# Hope USATrains make NEW SD70's



## DLW1945 (Feb 10, 2008)

Hi All

Norfolk Southern to debut heritage fleet

Published: February 16, 2012

NORFOLK, Va. - To celebrate the 30th anniversary of the Norfolk &
Western/Southern merger in 1982, Norfolk Southern plans to honor many of
the
railroads that make up the present day NS system. As Union Pacific did a
half-decade ago, NS plans to create a fleet of heritage locomotives, though
NS's plans are bigger: 18 units honoring a wide variety of predecessor
roads.

The locomotives will be 10 SD70ACes on order from EMD that are being
constructed at its Muncie, Ind., plant, and eight ES44ACs from an upcoming
order for 25 units from GE. While EMD will paint all 10 heritage units
in-house, NS forces will paint the eight GEs. The railroad's Altoona, Pa.,
shop will paint five, while the Chattanooga, Tenn., shop will handle three
heritage units.

The 18 predecessor railroads selected for heritage paint are:

. Central of Georgia
. Conrail
. Erie
. Erie Lackawanna
. Leigh Valley (red)
. New Haven (not definite yet)
. New York Central
. Nickel Plate Road
. Norfolk & Western (blue)
. Penn Central
. Pennsylvania (Tuscan Red)
. Pittsburg & West Virginia
. Reading
. Savanna & Atlanta
. Southern
. Tennessee, Alabama & Georgia
. Virginian
. Wabash

NS plans to recreate the paint schemes as accurately as possible. By
contrast, UP used the old railroads' logos and colors, but created new 
interpretations on the old liveries. 


Dave


----------



## Conrail Mark (Feb 18, 2012)

Cool! Can't wait for the Conrail, New Haven (McGinnis hopefully) and Pennsy schemes. I'm sure Charles Ro/ RLD Hobbies will do a special run.


----------

◆ Data listing:
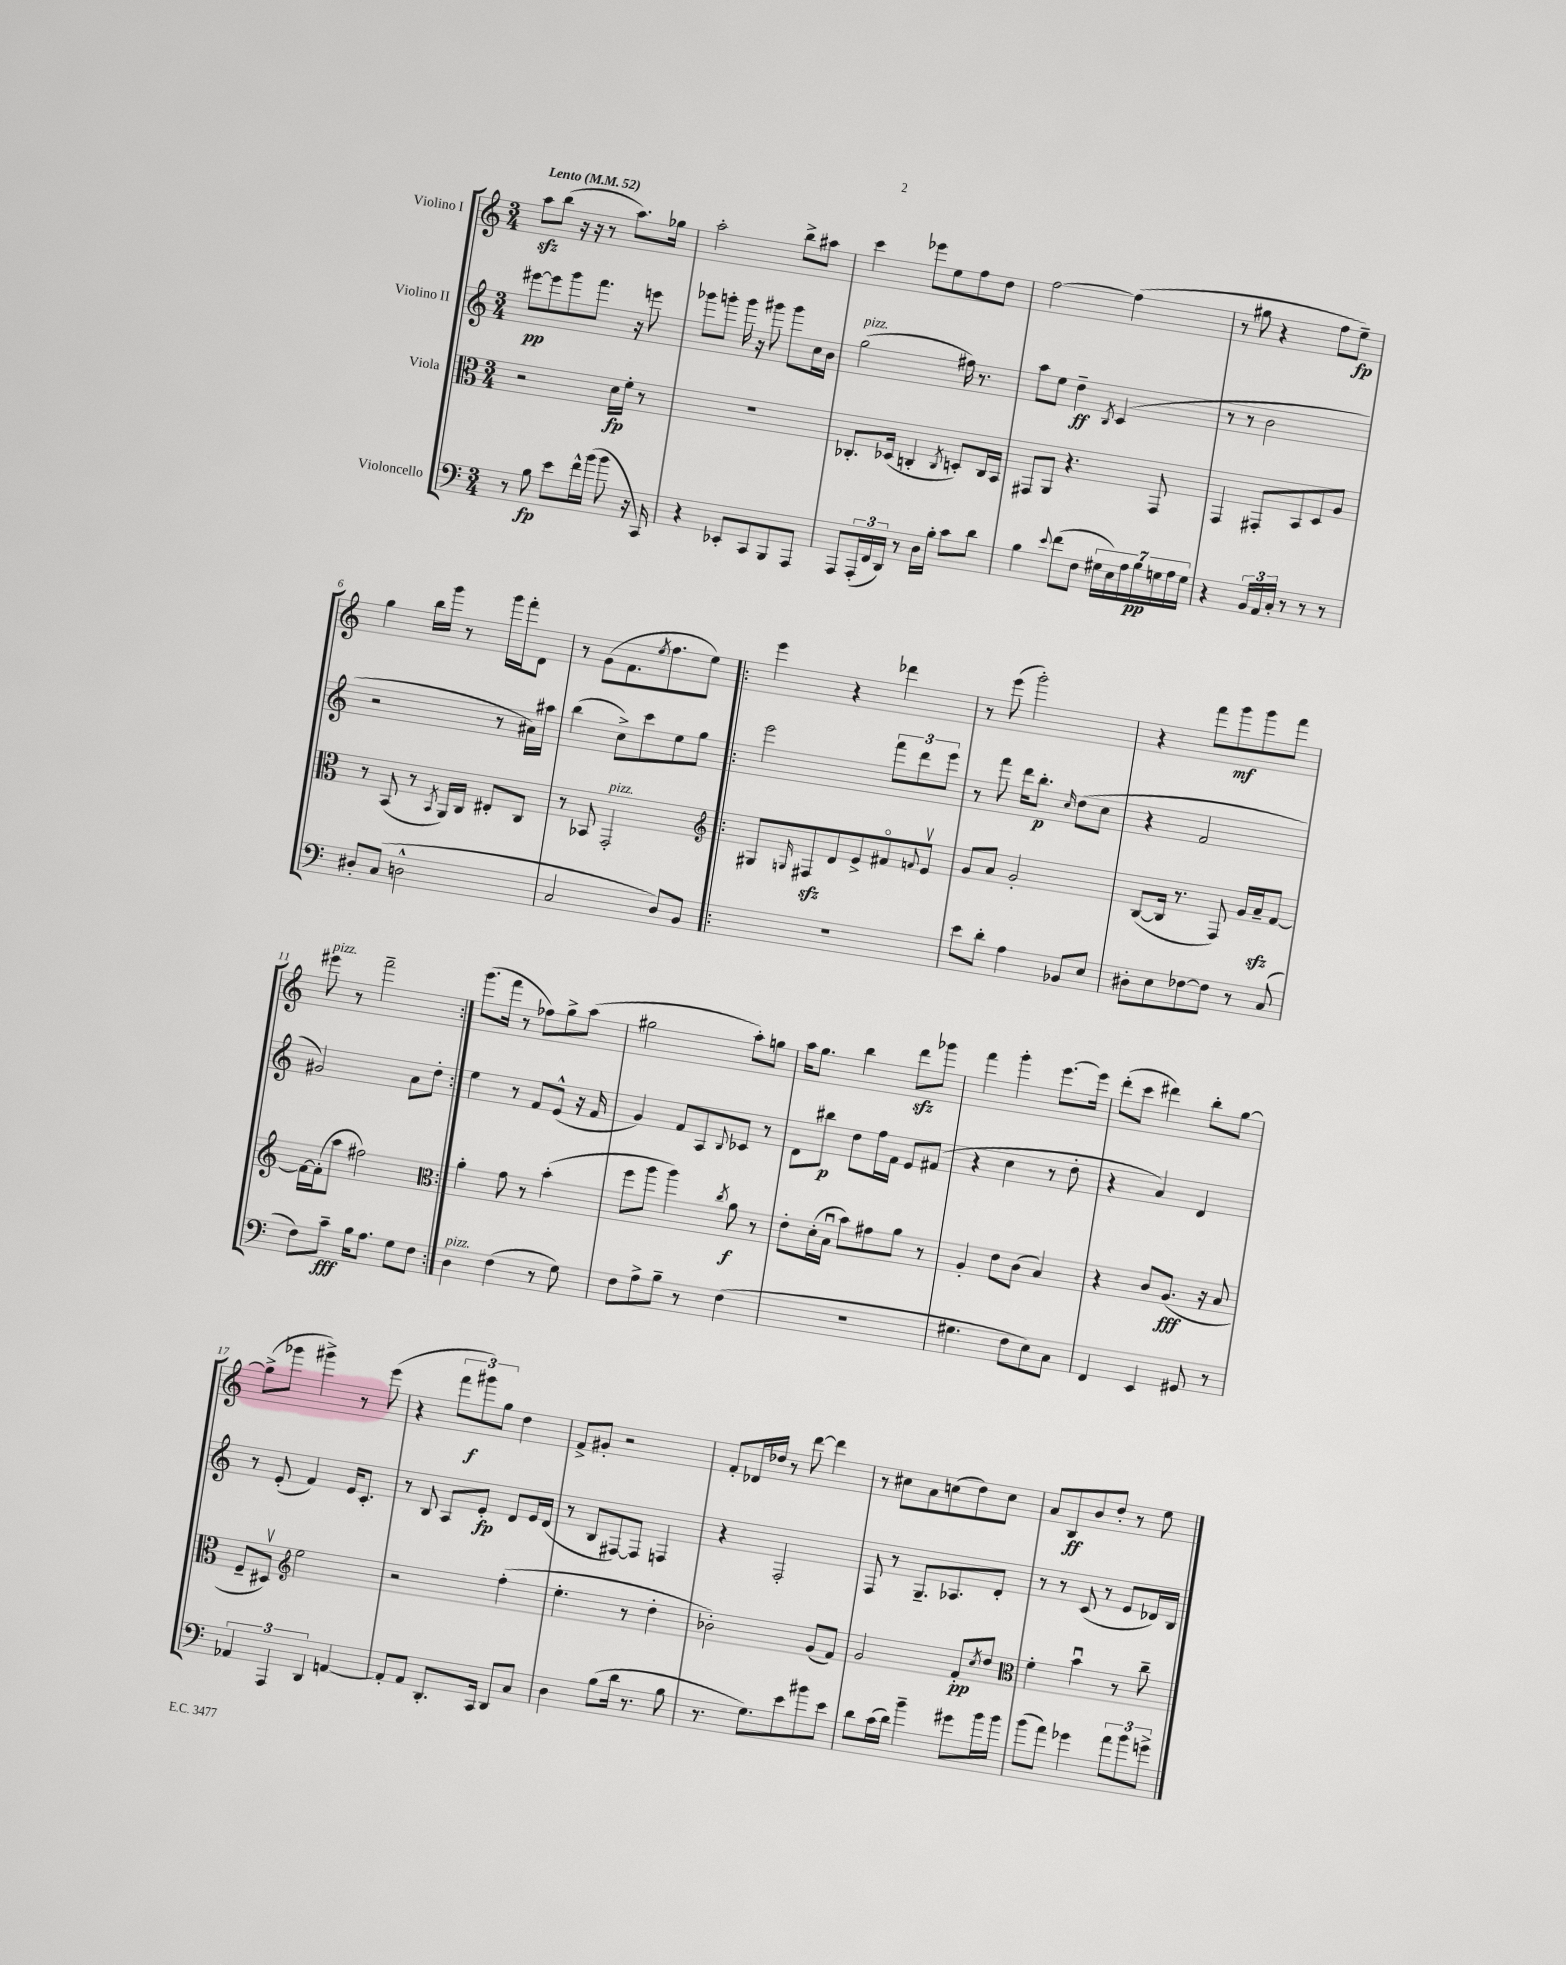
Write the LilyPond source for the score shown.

<<
\new StaffGroup <<
\new Staff = "s0" \with { instrumentName = "Violino I" } {
    \clef treble \key c \major \numericTimeSignature \time 3/4 \tempo "Lento" 4 = 52
    a''8\sfz b''8( r16 r16 r8 a''8.) ges''16 |
    a''2-. b''8-> ais''8 |
    c'''4 ees'''8 e''8 f''8 d''8 |
    f''2~ f''4( |
    r8 gis''8 r4 f''8 e''8--\fp) |
    g''4 b''16 g'''16 r8 g'''16 f'''16-. d'8 |
    r8 g'8( f'8. \acciaccatura { e''8 } f''8. e''8) |
    \repeat volta 2 { e'''4 r4 des'''4 |
    r8 e'''8( g'''2-.) |
    r4 f'''8 g'''8\mf g'''8 f'''8 |
    eis'''8^\markup { \italic "pizz." } r8 f'''2-- | }
    g'''8.( f'''16 r8 fes''8) g''8-> a''8( |
    gis''2 a''8-.) g''8 |
    a''16 g''8. b''4 d'''8\sfz ges'''8 |
    f'''4 g'''4-. e'''8.~ e'''16 |
    d'''8-.( c'''8 dis'''4) b''8-. g''8~ |
    g''8->( ges'''8 gis'''4->) r8 e'''8( |
    r4 \tuplet 3/2 { f'''8 gis'''8\f) g''8 } d''4 |
    f'8-> gis'8-. r2 |
    f'8-. des'16 des''16 r8 d'''8~ d'''4 |
    r8 cis''8 a'8 c''8( d''8) c''8 |
    a'8 b8\ff b'8 d''8-. r8 e''8 \bar "|." |
}
\new Staff = "s1" \with { instrumentName = "Violino II" } {
    \clef treble \key c \major \numericTimeSignature \time 3/4
    eis'''8~\pp eis'''8 g'''8 f'''8. r16 e'''8 |
    ges'''8 g'''8-. g'''16 r16 gis'''8 gis'''8 c''16 b'16 |
    g''2^\markup { \italic "pizz." }( fis''16) r8. |
    a''8 e''8 d''4--\ff \acciaccatura { b8 } c'4( |
    r8 r8 b'2 |
    r2 r8 ais'16) ais''16 |
    b''4( c''8->) c'''8 e''8 g''8 |
    \repeat volta 2 { e'''2 \tuplet 3/2 { f'''8 d'''8 e'''8 } |
    r8 f'''8 d'''16 b''8.-.\p \grace { c''16 } d''8( c''8 |
    r4 f'2 |
    gis'2) a'8 d''8-. | }
    e''4 r8 f'8 e'8-^( r16 f'16 |
    g'4) f'8 a8 \appoggiatura { b8 } ces'8 r8 |
    d'8 bis''8\p d''8 f''16 f'16 e'8 fis'8( |
    r4 c''4 r8 d''8-. |
    r4 a'4) d'4 |
    r8 e'8-.( f'4) e'16 c'8.-. |
    r8 b8 a8 e'8-.\fp d'8 e'16 d'16( |
    r8 b8 fis8~) fis8 f4 |
    r4 f2-. |
    f8 r8 g8.-- aes8. d'8-. |
    r8 r8 c'8( r8 e'8 des'16) b16 \bar "|." |
}
\new Staff = "s2" \with { instrumentName = "Viola" } {
    \clef alto \key c \major \numericTimeSignature \time 3/4
    r2 d'16\fp f'16-. r8 |
    R2. |
    ces8.-. des16( c4-. \acciaccatura { c8 } d8-.) c16 b,16 |
    gis,8 a,8 r4. gis,8 |
    g,4 gis,8-. b,8 d8 a8 |
    r8 b,8( r8 \acciaccatura { b,8 } a,16) c16 eis8-. c8 |
    r8 bes,8 g,2-.^\markup { \italic "pizz." } |
    \repeat volta 2 { \clef treble gis8 \grace { g16 } fis8\sfz d'8 e'8-> fis'8\flageolet \appoggiatura { f'8 } e'8\upbow |
    g'8 a'8 g'2-. |
    b8~( b16 r8. f8) g'16 a'16--\sfz f'8~ |
    f'16~ f'16-.( a''8 fis''2) | }
    \clef alto a'4-. g'8 r8 b'4-.( |
    f''8 a''8 a''4) \acciaccatura { c''8 } a'8\f r8 |
    e'8-. d'16-.( b16\downbow b'8) gis'8 a'8 r8 |
    a4-. e'8 c'8( b4) |
    r4 c'8 a8.\fff( r16 b8 |
    f8-- dis8\upbow) \clef treble e''2 |
    r2 f''4-.( |
    e''4.-. r8 d''4-. |
    bes'2-.) g'8( f'8) |
    g'2 f'8-.\pp \acciaccatura { c''8 } d''8 |
    \clef alto f'4-. b'4\downbow r8 c''8-- \bar "|." |
}
\new Staff = "s3" \with { instrumentName = "Violoncello" } {
    \clef bass \key c \major \numericTimeSignature \time 3/4
    r8 b8\fp e'8 f'16-^ b'16( b'8 r16 c,16) |
    r4 ees,8-. c,8 b,,8 a,,8 |
    a,,8 \tuplet 3/2 { a,,16-.( f,16 d,16) } r8 d16 b16-. c'8 d'8 |
    b4 \appoggiatura { e'8 } f'8( f8 \tuplet 7/4 { gis16 e16) a16 b16\pp g16 a16 g16 } |
    r4 \tuplet 3/2 { b,16 a,16 c16-. } r8 r8 r8 |
    dis8-. c8( d2-^ |
    c2 d8) b,8 |
    \repeat volta 2 { R2. |
    e'8 d'8-. a4 bes,8 e8 |
    dis8-. e8 fes8~ fes8 r8 c8( |
    f8) c'8--\fff b16 a8. g8 f8 | }
    d4^\markup { \italic "pizz." } f4( r8 g8) |
    f8 a8-> b8-- r8 f4( |
    R2. |
    gis4. f8 e8) c8 |
    f,4 e,4 gis,8 r8 |
    \tuplet 3/2 { aes,4 a,,4 d,4 } a,4~ |
    a,8-. a,8 d,8.-. c,16 d,8 c8 |
    d4 b8( d'16 r8. b8 |
    r8. g8.) e'8 bis'8 e'8 |
    d'8 c'16( d'16) b'4-- gis'8 b'16 b'16 |
    b'8( a'8) ges'4 \tuplet 3/2 { a'8 b'8 g'8-> } \bar "|." |
}
>>
>>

◆ Problem 1: In the Norfolk Southern heritage fleet thread, which NS shop will paint five of the GE units?
◆ Problem 2: How many lines of the rows contain the string "upbow"? Reply with the number alone.
The thread and the rows have nothing to do with each other.

◆ Correct response 1: The Altoona, Pa., shop.

◆ Correct response 2: 2